The 1,800-page draft of CO2 regulations, titled the Clean Power Plan, is currently in the 120-day stage of accepting comments, including four public hearings the week of July 28 in Atlanta, Denver, Pittsburg and Washington, D.C. The new policies, if adopted, will require Georgia to reduce fossil fuel emissions by 44 percent.
Coal-powered power plants are the largest source of carbon pollution in the country, according to the EPA, accounting for one-third of all domestic greenhouse gas emissions.
“It doesn’t affect us directly, but it affects where we get our electricity,” said Bob Thomson, Oxford city manager.
Regulations would be implemented through a state-federal partnership that allows states to identify an individual path for curbing CO2 emissions from the power sector using state-specific rate-based goals and guidelines, according to the EPA.
Since every city has a different makeup of how it generates electricity, the plan is meant to provide flexibility while ensuring enforcement. While this is a federally created plan, each state will develop its own plan, as the “EPA is not prescribing a specific set of measures for states to put in their plans.”
Currently, Schwartz said, 37 percent of Oxford’s electricity is generated by coal, 4 percent by hydro and 59 percent by nuclear. Oxford is one of 49 members of the Municipal Electric Authority of Georgia (MEAG), which contract for electricity by investing in projects that produce electricity, which are usually generating plants. The new plan would require MEAG to stop running plants that are more economically acceptable and focus on running plants that are more environmentally acceptable.
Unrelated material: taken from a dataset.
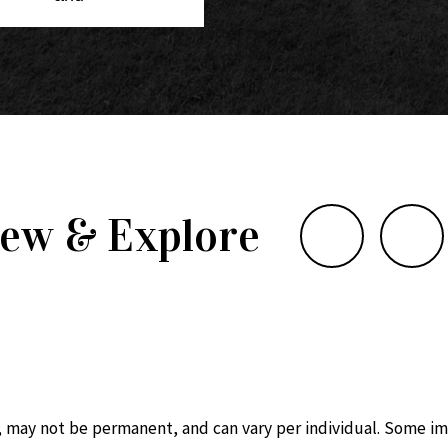
iew & Explore
, may not be permanent, and can vary per individual. Some im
With this new regulation, if adopted, cities will have to ramp back coal use over a yet undecided amount of time by converting to another use of power. Schwartz said Oxford’s investments tend to be 50-year bonds, so if those bond are still in place by the time coal use must be cut, the city will still have to pay for the bonds without receiving electricity.
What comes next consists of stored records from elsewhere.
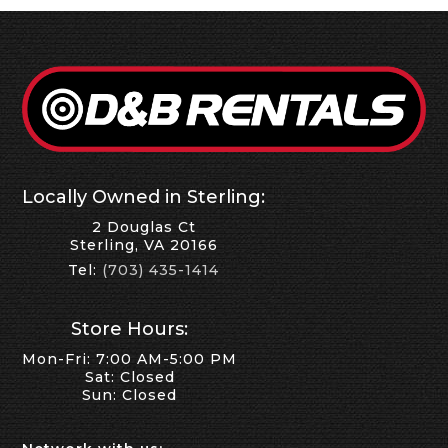
Locally Owned in Sterling:
2 Douglas Ct
Sterling, VA 20166
Tel:
(703) 435-1414
Store Hours:
Mon-Fri: 7:00 AM-5:00 PM
Sat: Closed
Sun: Closed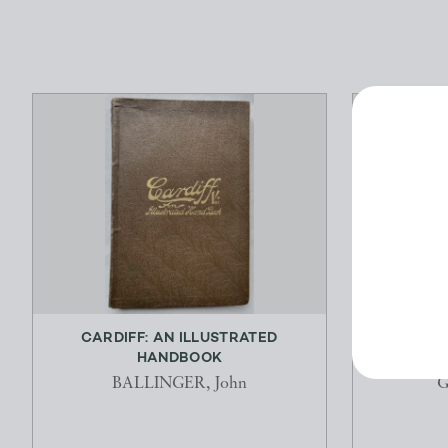
CARDIFF: AN ILLUSTRATED
THE TR
HANDBOOK
BALLINGER, John
G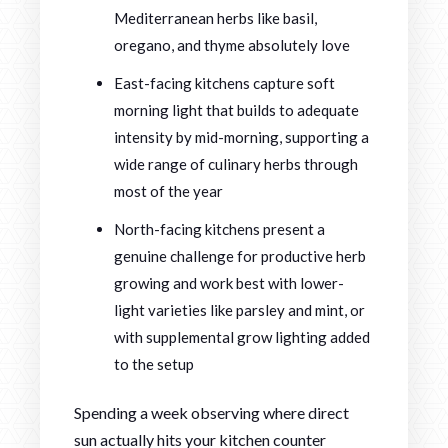
Mediterranean herbs like basil,
oregano, and thyme absolutely love
East-facing kitchens capture soft
morning light that builds to adequate
intensity by mid-morning, supporting a
wide range of culinary herbs through
most of the year
North-facing kitchens present a
genuine challenge for productive herb
growing and work best with lower-
light varieties like parsley and mint, or
with supplemental grow lighting added
to the setup
Spending a week observing where direct
sun actually hits your kitchen counter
“It’d be bad for Oxford rate payers because they would be paying essentially a mortgage on plants we cannot use as much,” Schwartz said.
However, Schwartz said, the enforcements are likely to be put into place slowly. If the time span is over, say, 50 years, Oxford was planning on doing that anyway.
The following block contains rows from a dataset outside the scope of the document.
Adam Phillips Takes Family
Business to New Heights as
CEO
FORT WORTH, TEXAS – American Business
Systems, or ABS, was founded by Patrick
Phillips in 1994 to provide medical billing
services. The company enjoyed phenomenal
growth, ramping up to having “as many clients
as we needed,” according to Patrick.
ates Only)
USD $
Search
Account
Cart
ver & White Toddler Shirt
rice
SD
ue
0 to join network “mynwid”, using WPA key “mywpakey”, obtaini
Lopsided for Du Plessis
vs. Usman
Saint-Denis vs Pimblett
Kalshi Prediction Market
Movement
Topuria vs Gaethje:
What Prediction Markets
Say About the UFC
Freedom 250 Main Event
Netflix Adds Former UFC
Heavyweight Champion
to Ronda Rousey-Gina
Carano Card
Being part of MEAG saves the city money in the long run, Schwartz said. MEAG also provides insurance, promising to provide a substitute source if cities have to switch away from coal immediately.
Schwartz said this is like an alert and advice from MEAG that there may be problems with sourcing electricity from coal plants in the future, and that nothing will change in the immediate future.
“Compared to other cities and providers,” Schwartz said, “we’re relatively low in coal usage.”